Cherokee is also on the hook for outstanding paychecks. Local resident Ellis Luboff tells Philly Mag that his daughter, an incoming senior at Masterman, is owed $937 for her work as a junior counselor this summer.
Luboff says that his daughter left the camp after older staffers quit and she was allegedly left to attend to large groups of young children by herself. After he showed up with her at the camp to get her paid, he says that camp operator Mark Wilson did give her some of what she was owed.
“I had been trying to get her what she was owed for weeks,” Luboff explains. “Finally, I showed up and told him, ‘You’ve jerked me around for the last time.’”
One parent who says she’s still owed money snapped the above photos of the grounds of the camp when she went to try to get money in July.
Then there are also two legal judgments against Wilson obtained by Cherokee Day Camp parents in 2017. One claimed that she filed her lawsuit against Wilson after he said he would make good on money owed to her but never did. The other says he just never bothered to respond to her requests for a refund.
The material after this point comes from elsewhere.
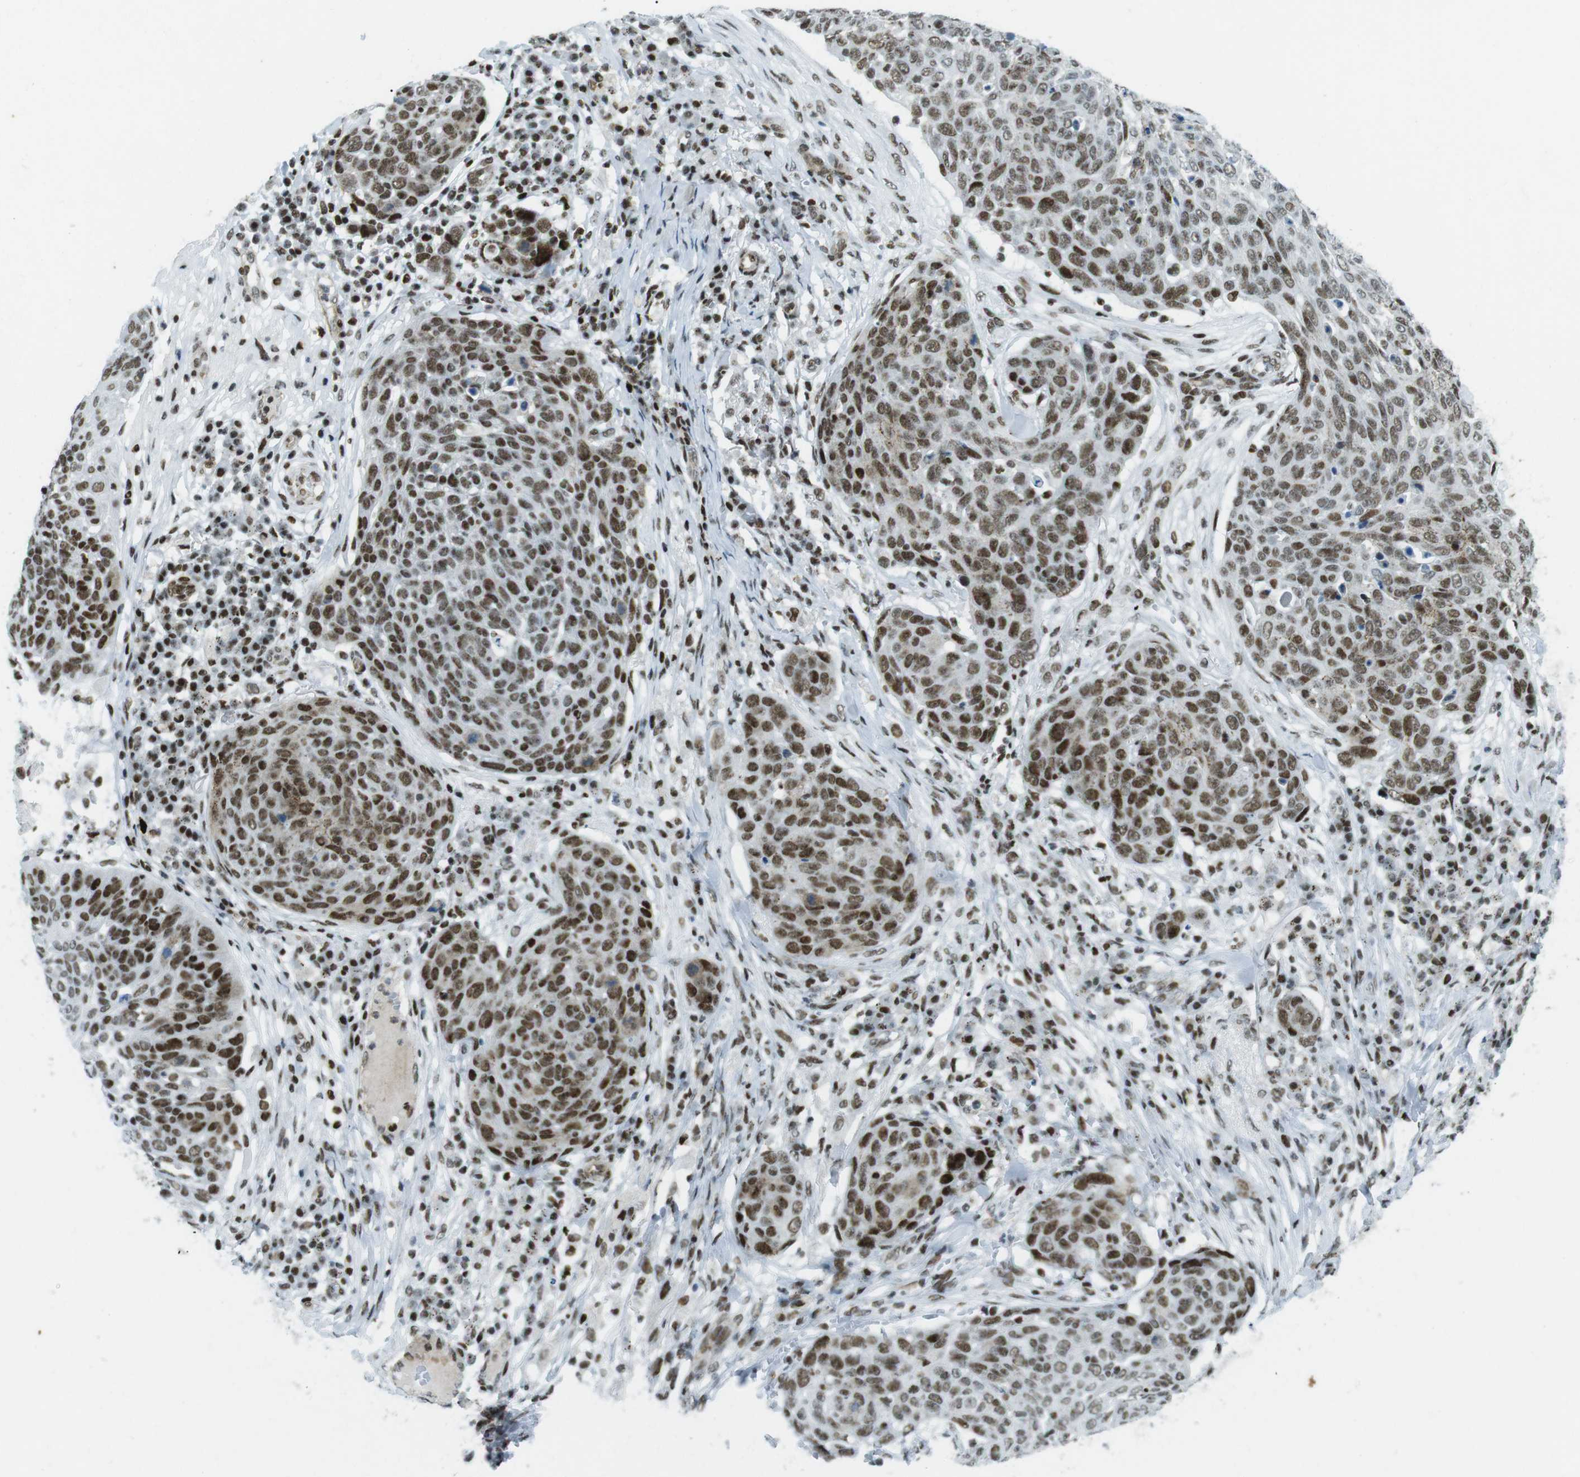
{"staining": {"intensity": "strong", "quantity": ">75%", "location": "nuclear"}, "tissue": "skin cancer", "cell_type": "Tumor cells", "image_type": "cancer", "snomed": [{"axis": "morphology", "description": "Squamous cell carcinoma in situ, NOS"}, {"axis": "morphology", "description": "Squamous cell carcinoma, NOS"}, {"axis": "topography", "description": "Skin"}], "caption": "This is a micrograph of IHC staining of skin squamous cell carcinoma in situ, which shows strong expression in the nuclear of tumor cells.", "gene": "ARID1A", "patient": {"sex": "male", "age": 93}}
We reached Wilson by phone on Tuesday morning. He says he’s sorry for the “disappointing summer” but points out that “it was another injury-free season at Cherokee.” He declined to discuss specific monetary claims and judgments against him and the camp but admits that the camp owes thousands of dollars in refunds to parents and payroll.
“It was a perfect storm,” Wilson told us when we asked him what had happened at Cherokee, which has been a fixture in Bensalem for several decades. Wilson points to mounting business debt and unexpected repairs as two of the major causes. He also claims that someone connected to the camp had been pocketing large quantities of cash — tens of thousands of dollars, according to Wilson — but wouldn’t name the individual.
“But I’m accepting responsibility,” Wilson insists. “But some of these parents are out to get me. They’ve been attacking me personally.”
Last week, after a crowdfunding campaign trying to raise $975,000 for the camp appeared in Wilson’s name on the popular website GoFundMe, parents jumped all over it and Wilson. But Wilson says that it was a fraudulent account created in his name to embarrass him and get him into trouble. The campaign has since been removed.
While the parents are blaming Wilson, Barry Rich says that Wilson has done nothing wrong. Rich owned and operated Cherokee Day Camp for more than 30 years, selling it close to a decade ago. But he’s remained involved with the camp over the years, just because he loves it so much, he says.
“Mark was excellent at what he did there at Cherokee, the best,” says Rich. “But he wound up being smothered by incredible amounts of money owed, in my opinion. But he’s extraordinarily honest and sincere.”
“I promise you that I am going to make this right,” says Wilson. “I’m going to pay every penny back. It might take me a few months, but I’m going to do it.”
We asked Wilson how he planned to make good considering that the camp is now closed, and he says he has no other source of income.
“I don’t know,” he says. “But I will figure it out.”